(Entries taken from a collection)

+++++

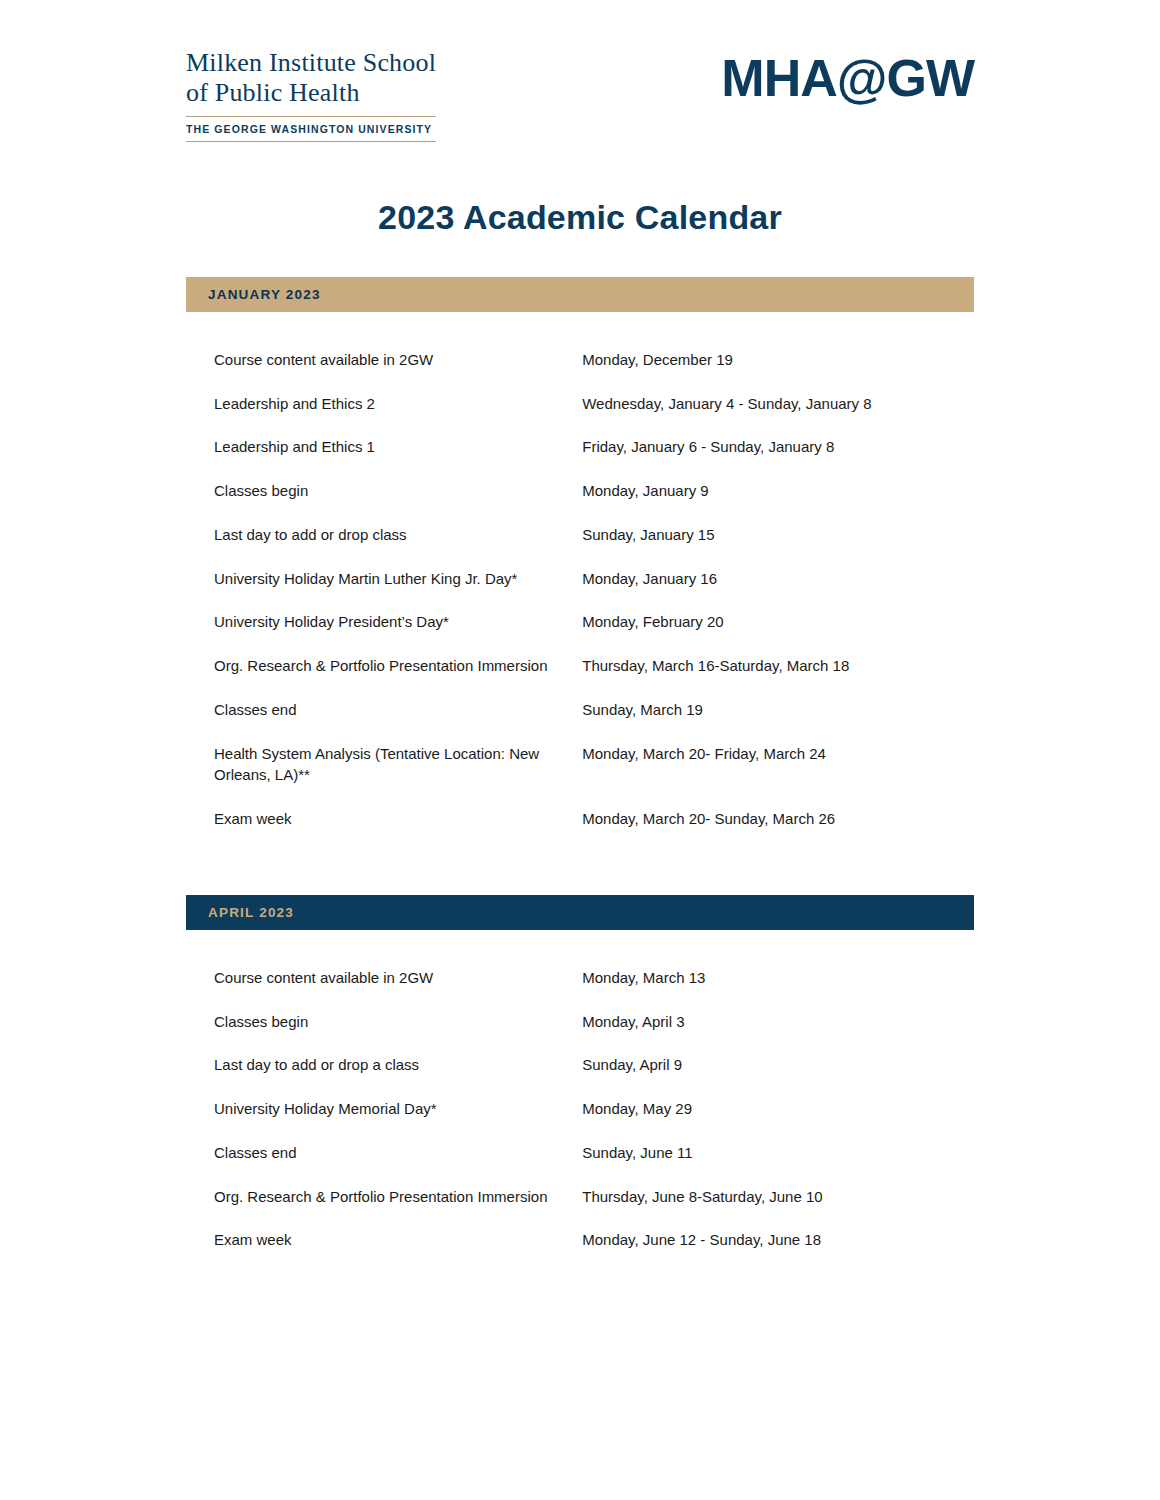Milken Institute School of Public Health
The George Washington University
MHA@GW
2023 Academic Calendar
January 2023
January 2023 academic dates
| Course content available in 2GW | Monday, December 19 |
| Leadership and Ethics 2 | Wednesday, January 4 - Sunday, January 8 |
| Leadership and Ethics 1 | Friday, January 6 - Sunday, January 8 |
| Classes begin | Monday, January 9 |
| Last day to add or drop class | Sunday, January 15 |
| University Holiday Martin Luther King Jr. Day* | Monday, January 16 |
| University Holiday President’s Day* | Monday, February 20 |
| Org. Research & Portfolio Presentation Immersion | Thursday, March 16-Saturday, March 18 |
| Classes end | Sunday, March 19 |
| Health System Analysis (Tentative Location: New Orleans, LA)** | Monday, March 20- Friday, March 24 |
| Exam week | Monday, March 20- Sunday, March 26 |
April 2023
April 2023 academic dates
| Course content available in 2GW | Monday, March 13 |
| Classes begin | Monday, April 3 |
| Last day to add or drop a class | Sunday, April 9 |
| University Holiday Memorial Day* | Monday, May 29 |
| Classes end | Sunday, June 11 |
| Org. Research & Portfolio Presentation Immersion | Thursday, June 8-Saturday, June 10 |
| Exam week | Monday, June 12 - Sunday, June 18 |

+++++

## Problem requirements
In the records shown above, how many lines include the word "Classes"? Answer with the number only.

## Solution to this problem
4